** Problem statement **
An exact, complete copy of the lines below is the expected answer.

** Data to process **
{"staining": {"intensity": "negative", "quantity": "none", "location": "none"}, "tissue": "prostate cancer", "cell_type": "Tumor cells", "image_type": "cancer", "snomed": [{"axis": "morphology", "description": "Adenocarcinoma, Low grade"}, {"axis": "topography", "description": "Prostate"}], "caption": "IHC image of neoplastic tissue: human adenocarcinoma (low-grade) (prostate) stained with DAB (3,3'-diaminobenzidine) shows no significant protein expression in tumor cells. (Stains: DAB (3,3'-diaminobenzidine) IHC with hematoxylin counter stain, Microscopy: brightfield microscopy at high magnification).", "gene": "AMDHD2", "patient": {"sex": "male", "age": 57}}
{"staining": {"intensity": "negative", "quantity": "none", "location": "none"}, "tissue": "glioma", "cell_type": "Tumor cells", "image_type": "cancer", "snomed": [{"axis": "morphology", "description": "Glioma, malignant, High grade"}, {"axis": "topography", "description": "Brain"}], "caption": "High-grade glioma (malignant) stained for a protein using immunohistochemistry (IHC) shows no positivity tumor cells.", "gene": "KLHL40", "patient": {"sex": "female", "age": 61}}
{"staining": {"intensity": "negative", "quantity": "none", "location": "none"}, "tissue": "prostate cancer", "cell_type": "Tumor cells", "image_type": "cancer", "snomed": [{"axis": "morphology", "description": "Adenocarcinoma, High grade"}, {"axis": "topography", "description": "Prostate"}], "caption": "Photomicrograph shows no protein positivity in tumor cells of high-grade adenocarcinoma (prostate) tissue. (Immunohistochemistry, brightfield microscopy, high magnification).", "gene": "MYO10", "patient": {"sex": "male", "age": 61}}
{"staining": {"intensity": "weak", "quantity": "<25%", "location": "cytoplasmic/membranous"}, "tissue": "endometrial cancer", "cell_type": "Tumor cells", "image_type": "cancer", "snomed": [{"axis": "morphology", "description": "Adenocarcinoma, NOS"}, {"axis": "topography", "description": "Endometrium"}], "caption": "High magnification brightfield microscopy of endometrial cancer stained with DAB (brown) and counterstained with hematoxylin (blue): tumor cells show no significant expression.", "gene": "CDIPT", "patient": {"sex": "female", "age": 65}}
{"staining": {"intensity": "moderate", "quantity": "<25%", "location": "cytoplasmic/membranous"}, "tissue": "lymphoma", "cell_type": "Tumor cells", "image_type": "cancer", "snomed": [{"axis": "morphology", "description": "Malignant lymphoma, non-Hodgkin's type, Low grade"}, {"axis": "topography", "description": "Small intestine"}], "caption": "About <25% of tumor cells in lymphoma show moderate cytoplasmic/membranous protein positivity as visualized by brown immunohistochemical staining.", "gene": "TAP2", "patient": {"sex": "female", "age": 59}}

** Result for this task **
{"staining": {"intensity": "negative", "quantity": "none", "location": "none"}, "tissue": "prostate cancer", "cell_type": "Tumor cells", "image_type": "cancer", "snomed": [{"axis": "morphology", "description": "Adenocarcinoma, Low grade"}, {"axis": "topography", "description": "Prostate"}], "caption": "IHC image of neoplastic tissue: human adenocarcinoma (low-grade) (prostate) stained with DAB (3,3'-diaminobenzidine) shows no significant protein expression in tumor cells. (Stains: DAB (3,3'-diaminobenzidine) IHC with hematoxylin counter stain, Microscopy: brightfield microscopy at high magnification).", "gene": "AMDHD2", "patient": {"sex": "male", "age": 57}}
{"staining": {"intensity": "negative", "quantity": "none", "location": "none"}, "tissue": "glioma", "cell_type": "Tumor cells", "image_type": "cancer", "snomed": [{"axis": "morphology", "description": "Glioma, malignant, High grade"}, {"axis": "topography", "description": "Brain"}], "caption": "High-grade glioma (malignant) stained for a protein using immunohistochemistry (IHC) shows no positivity tumor cells.", "gene": "KLHL40", "patient": {"sex": "female", "age": 61}}
{"staining": {"intensity": "negative", "quantity": "none", "location": "none"}, "tissue": "prostate cancer", "cell_type": "Tumor cells", "image_type": "cancer", "snomed": [{"axis": "morphology", "description": "Adenocarcinoma, High grade"}, {"axis": "topography", "description": "Prostate"}], "caption": "Photomicrograph shows no protein positivity in tumor cells of high-grade adenocarcinoma (prostate) tissue. (Immunohistochemistry, brightfield microscopy, high magnification).", "gene": "MYO10", "patient": {"sex": "male", "age": 61}}
{"staining": {"intensity": "weak", "quantity": "<25%", "location": "cytoplasmic/membranous"}, "tissue": "endometrial cancer", "cell_type": "Tumor cells", "image_type": "cancer", "snomed": [{"axis": "morphology", "description": "Adenocarcinoma, NOS"}, {"axis": "topography", "description": "Endometrium"}], "caption": "High magnification brightfield microscopy of endometrial cancer stained with DAB (brown) and counterstained with hematoxylin (blue): tumor cells show no significant expression.", "gene": "CDIPT", "patient": {"sex": "female", "age": 65}}
{"staining": {"intensity": "moderate", "quantity": "<25%", "location": "cytoplasmic/membranous"}, "tissue": "lymphoma", "cell_type": "Tumor cells", "image_type": "cancer", "snomed": [{"axis": "morphology", "description": "Malignant lymphoma, non-Hodgkin's type, Low grade"}, {"axis": "topography", "description": "Small intestine"}], "caption": "About <25% of tumor cells in lymphoma show moderate cytoplasmic/membranous protein positivity as visualized by brown immunohistochemical staining.", "gene": "TAP2", "patient": {"sex": "female", "age": 59}}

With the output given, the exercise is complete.